Por
aquele tempo o saci andava desesperado. Tinham-lhe surrupiado a cabaça de
mandinga. O moleque, extremamente irritado, vagueava pelos fundões de Goiás.
Pai Zé,
saindo um dia à cata dumas raízes de mandioca castela que Sinhá-dona lhe
pedira, topou com ele nos grotões da roça.
O preto,
abandonando a enxada e de queixo caído, olhava pasmado o negrinho que lhe fazia
caretas e trejeitos, a saltar no seu único pé, e fungando terrivelmente.
- Vancê
quer alguma coisa? – perguntou pai Zé admirado, vendo agora o moleque rodopiar
como o pião de ioiô.
- Olha
negro, - respondeu o saci, - vancê gosta de sá Quirina, aquela mulata de
sustância: pois eu lhe dou a mandinga com que ela há de ficar enrabichada, se
vancê me arranjá uma cabaça que perdi.
Pai Zé,
louco de contentamento, prometeu. A cabaça, ele sabia-o, fora amoitada pelo
Benedito Galego, um caboclo sacudido que, cansado das malandrices do moleque, a
tinha roubado das grimpas do jatobá grande, lá nas roças do ribeirão.
Pai Zé
fora uns do que o tinham aconselhado, para obstar que o saci, como era de sue
costume quando incomodado, tornasse a levantar as árvores da derrubada que o
Benedito fizera nessas terras.
Arrastando
as alpercatas de couro cru pelas terras de sô feitor, pai Zé capengava
satisfeito e inchado com a promessa do Saci.
Desde
Santo Antônio que ele rondava sá Quirina, procurando sempre ocasião de lhe
mostrar que apesar dos seus sessenta e cinco anos e meio, um olho de menos e
falta de dente na boca, não era negro para se desprezar assim por um canto,
não, que sustância ainda ele ainda tinha no peito para agüentar com a mulata e
mais a trouxa de sá Quitéria, sua mulher, se ele tinha!
Mas a
cafuza era dura de gente convencer.

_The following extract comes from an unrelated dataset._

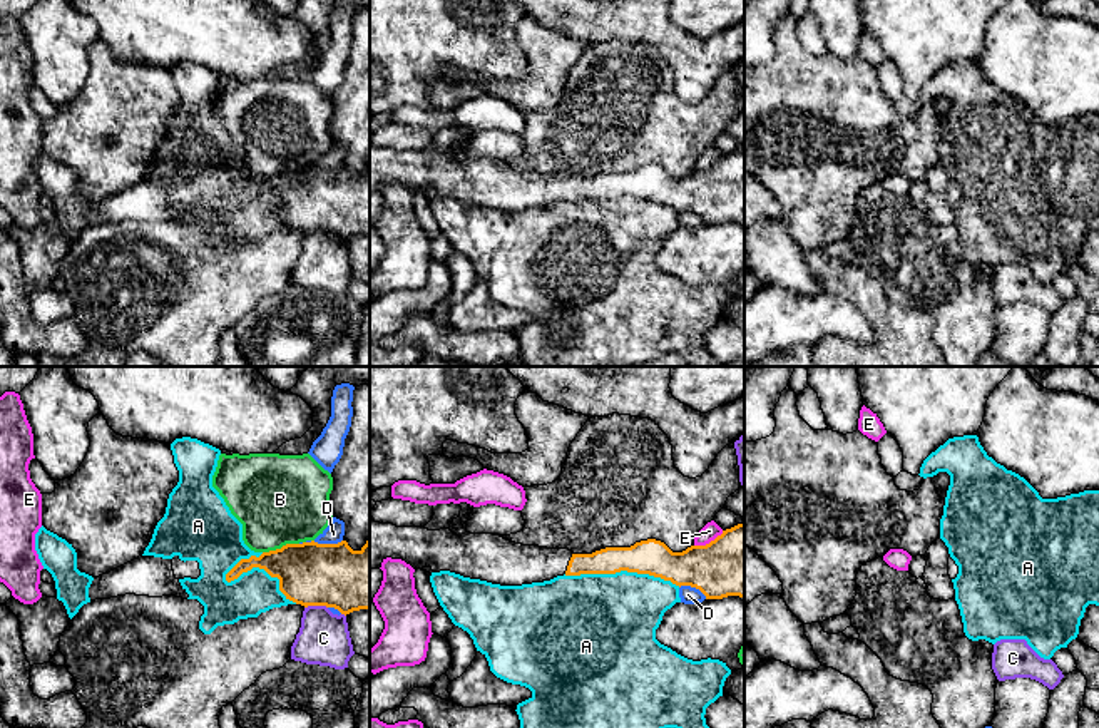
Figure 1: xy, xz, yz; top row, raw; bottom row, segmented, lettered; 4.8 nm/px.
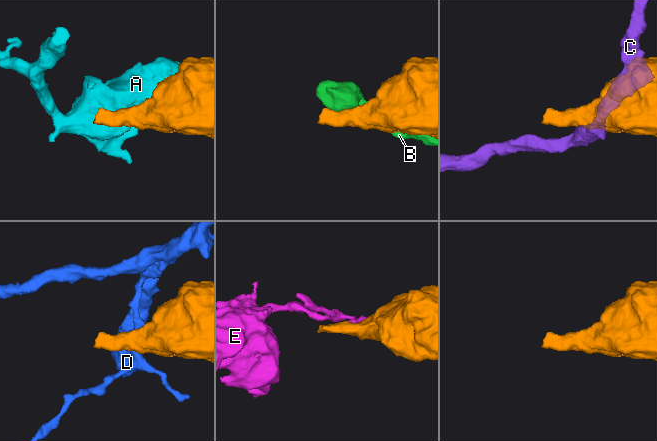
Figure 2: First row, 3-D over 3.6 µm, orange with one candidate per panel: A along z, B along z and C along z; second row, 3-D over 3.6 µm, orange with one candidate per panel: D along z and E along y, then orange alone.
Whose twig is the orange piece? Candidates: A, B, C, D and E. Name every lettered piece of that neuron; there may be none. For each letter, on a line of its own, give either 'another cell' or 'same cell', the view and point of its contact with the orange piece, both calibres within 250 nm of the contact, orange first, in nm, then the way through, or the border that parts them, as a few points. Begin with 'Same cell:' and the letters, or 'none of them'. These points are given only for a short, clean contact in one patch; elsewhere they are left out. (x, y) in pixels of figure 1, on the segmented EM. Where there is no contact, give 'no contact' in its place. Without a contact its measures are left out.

Toda a eloquência que ele penosamente
engendrara em seu bestunto de africano e que lhe tinha despejado pela festa de
São Pedro, não teve outro resultado senão a fuga da roxa quando o encontrava.
Mas
agora, gaguejava o preto, eu lhe amostro, - que o saci é mesmo bicho bom pra
deitar um feitiço.
Com a
rica dádiva dum quartilho de cachaça e meia-mão do seu fumo pixuá, pai Zé
alcançou do galego a cabaça desejada.
Sá Quitéria,
porém, não via com bons olhos o afã de seu velho pela posse da milonga. E ela
também deitar quebrando, se sabia!
-
Perguntassem a bruxa de nhá Benta, que desde as vésperas de reis estava
entrevada na trempe do jirau e não era zarolho e cambaio do seu homem que a
enganasse.
Por isso
a velha ciumenta estava de tocaia, desejosa por saber de seu intento. Lá ia pai
Zé, arrastando novamente as alpercatas de couro cru pelas terras de sô feitor,
à entrevista do saci. Atrás dele, sorrateira, lá ia também sá Quitéria.
O negro
chegou aos grotões e chamou pelo saci, que de pronto apareceu.
-Toma lá
a sua cabaça de mandinga, seu saci, e dá-me cá o feitiço pra sá Quirina.
O moleque
desbarretou-se, tirou uma pitada grossa da cumbuca, fungou, e entregando o
resto a pai Zé, disse: "Dá-lhe a cheirar esta pitada, que a crioula é sua
escrava".
E
desapareceu, fungando, pulando no seu único pé, nos grotões e covoadas da roça.
"Ah,
negro velho dos infernos, que conheci a tua tramoia", gritou sá Quitéria
furiosa, saindo do bambuzal e segurando-o pelo papo.
E, na
luta do casal, lá se foi o feitiço que o pobre pai Zé adquirira com o
sacrifício dum quartilho de cachaça, e a meia mão do seu bom fumo pixuá.
Desde
então, nunca mais houve paz no casal, que se devorava às pancadas; e pai Zé
arrenegava sem descanso o maldito que introduzira a discórdia no seu rancho.
Porque, o
ioiô, concluiu o preto velho que me contava essa história, a todo aquele que
viu e falou com o saci, acontece sempre uma desgraça.